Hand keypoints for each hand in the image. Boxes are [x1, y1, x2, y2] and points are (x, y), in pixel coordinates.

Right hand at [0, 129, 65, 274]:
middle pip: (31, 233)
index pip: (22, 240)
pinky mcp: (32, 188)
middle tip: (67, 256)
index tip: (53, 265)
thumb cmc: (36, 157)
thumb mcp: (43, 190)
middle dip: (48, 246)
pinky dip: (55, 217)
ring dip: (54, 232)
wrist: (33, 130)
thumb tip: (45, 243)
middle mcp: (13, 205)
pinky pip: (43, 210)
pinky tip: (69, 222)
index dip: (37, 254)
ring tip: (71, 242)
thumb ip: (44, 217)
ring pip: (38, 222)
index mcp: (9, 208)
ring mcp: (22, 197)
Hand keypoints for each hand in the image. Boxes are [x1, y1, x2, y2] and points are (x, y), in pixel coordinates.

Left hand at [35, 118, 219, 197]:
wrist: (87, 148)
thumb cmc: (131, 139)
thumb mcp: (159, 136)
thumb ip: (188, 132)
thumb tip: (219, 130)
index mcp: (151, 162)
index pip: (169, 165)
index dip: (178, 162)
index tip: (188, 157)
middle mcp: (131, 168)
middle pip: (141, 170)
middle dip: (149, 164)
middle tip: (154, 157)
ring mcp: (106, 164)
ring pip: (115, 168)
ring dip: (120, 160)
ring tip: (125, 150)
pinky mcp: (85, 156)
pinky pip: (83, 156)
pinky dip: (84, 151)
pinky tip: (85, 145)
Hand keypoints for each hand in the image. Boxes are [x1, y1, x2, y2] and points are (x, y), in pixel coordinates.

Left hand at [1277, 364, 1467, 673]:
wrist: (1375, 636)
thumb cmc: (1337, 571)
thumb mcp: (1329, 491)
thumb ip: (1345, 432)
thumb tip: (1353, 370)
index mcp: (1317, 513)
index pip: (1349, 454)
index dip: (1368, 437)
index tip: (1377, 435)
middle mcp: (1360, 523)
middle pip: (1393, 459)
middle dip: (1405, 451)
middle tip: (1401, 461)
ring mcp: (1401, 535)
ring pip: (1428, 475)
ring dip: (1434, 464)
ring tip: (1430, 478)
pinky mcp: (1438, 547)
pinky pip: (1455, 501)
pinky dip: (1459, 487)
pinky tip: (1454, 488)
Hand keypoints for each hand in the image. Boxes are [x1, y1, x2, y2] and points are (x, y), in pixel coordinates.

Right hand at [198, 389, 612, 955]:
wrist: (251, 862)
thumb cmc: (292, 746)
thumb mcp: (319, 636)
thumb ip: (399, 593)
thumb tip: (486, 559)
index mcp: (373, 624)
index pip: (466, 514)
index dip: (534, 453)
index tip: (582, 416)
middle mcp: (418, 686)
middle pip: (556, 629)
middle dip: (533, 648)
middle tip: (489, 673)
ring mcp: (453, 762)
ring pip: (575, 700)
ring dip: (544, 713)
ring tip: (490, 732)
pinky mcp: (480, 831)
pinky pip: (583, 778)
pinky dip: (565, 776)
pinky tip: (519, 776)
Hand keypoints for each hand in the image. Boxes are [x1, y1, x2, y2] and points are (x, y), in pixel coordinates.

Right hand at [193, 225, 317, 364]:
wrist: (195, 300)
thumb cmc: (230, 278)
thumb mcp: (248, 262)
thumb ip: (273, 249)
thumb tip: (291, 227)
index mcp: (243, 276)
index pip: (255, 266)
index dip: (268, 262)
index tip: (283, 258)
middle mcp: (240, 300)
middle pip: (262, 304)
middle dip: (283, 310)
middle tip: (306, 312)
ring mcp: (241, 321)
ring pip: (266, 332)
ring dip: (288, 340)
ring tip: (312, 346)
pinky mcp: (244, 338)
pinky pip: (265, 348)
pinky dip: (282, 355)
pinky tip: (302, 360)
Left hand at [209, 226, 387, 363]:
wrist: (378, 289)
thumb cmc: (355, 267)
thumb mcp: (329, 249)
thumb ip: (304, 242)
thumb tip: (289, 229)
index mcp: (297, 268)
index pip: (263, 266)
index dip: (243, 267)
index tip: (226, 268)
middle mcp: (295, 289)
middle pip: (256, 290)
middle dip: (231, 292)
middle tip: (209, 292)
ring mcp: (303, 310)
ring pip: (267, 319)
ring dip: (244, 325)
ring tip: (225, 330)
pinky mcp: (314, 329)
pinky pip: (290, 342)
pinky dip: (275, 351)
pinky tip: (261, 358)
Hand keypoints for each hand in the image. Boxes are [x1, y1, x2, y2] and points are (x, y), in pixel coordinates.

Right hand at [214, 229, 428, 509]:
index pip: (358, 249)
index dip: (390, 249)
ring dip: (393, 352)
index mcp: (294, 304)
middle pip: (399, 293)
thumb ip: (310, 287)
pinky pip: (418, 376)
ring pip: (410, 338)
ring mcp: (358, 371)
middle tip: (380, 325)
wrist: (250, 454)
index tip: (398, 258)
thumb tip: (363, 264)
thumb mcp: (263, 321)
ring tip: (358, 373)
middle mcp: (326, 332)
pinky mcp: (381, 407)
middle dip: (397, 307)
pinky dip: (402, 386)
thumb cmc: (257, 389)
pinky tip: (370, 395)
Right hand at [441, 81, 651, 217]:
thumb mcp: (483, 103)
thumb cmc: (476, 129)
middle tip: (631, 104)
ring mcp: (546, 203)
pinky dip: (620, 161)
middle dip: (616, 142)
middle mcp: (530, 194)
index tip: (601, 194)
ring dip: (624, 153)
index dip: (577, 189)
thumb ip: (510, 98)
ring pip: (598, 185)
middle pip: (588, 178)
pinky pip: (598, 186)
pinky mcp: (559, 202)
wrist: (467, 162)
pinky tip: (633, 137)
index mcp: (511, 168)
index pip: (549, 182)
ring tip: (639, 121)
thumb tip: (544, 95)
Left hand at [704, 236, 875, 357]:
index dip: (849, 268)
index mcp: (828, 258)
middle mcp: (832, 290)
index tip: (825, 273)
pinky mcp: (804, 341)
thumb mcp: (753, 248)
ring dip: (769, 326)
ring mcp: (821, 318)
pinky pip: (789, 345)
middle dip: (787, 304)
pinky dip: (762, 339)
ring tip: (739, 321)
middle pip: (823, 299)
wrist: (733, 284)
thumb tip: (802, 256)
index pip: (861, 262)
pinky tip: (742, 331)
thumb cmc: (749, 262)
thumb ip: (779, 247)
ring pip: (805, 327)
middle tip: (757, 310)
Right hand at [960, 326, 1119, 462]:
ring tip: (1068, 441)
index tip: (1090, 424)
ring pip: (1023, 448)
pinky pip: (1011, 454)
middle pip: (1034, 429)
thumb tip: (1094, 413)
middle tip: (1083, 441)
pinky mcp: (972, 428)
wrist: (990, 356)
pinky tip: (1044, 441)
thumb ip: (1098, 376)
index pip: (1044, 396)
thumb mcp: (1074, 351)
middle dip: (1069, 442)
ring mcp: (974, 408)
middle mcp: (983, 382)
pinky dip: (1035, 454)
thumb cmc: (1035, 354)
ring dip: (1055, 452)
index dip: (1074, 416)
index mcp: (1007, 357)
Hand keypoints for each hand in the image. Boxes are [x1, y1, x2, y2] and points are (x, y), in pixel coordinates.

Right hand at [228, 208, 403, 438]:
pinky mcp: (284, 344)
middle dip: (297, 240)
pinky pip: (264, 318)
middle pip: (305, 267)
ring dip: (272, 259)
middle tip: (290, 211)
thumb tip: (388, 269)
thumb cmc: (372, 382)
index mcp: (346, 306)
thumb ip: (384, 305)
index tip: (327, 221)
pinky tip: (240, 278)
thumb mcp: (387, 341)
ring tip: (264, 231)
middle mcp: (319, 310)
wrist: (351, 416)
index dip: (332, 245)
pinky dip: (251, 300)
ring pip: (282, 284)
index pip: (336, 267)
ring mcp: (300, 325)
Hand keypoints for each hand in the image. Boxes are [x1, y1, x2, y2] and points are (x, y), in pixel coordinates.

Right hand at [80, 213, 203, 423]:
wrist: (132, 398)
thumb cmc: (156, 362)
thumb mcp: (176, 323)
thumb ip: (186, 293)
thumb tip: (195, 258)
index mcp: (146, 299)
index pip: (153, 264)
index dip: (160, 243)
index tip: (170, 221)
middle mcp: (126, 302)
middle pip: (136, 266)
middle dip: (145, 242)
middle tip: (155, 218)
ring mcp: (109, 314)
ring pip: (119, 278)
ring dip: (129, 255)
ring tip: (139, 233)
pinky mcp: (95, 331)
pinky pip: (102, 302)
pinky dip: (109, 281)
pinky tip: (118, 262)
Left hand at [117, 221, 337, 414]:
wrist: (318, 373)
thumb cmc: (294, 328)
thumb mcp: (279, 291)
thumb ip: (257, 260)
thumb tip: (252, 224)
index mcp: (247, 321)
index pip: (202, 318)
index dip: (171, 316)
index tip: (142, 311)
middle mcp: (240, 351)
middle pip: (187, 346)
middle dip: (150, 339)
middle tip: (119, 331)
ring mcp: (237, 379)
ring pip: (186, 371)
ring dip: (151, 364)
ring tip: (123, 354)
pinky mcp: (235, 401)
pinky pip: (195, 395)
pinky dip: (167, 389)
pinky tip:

+--

Sift through the material above and copy the lines that contain the word "Right".

▸ Expected answer:
Right hand at [0, 129, 65, 274]:
Right hand at [198, 389, 612, 955]:
Right hand at [193, 225, 317, 364]:
Right hand at [214, 229, 428, 509]:
Right hand at [441, 81, 651, 217]:
Right hand at [960, 326, 1119, 462]:
Right hand at [228, 208, 403, 438]:
Right hand at [80, 213, 203, 423]:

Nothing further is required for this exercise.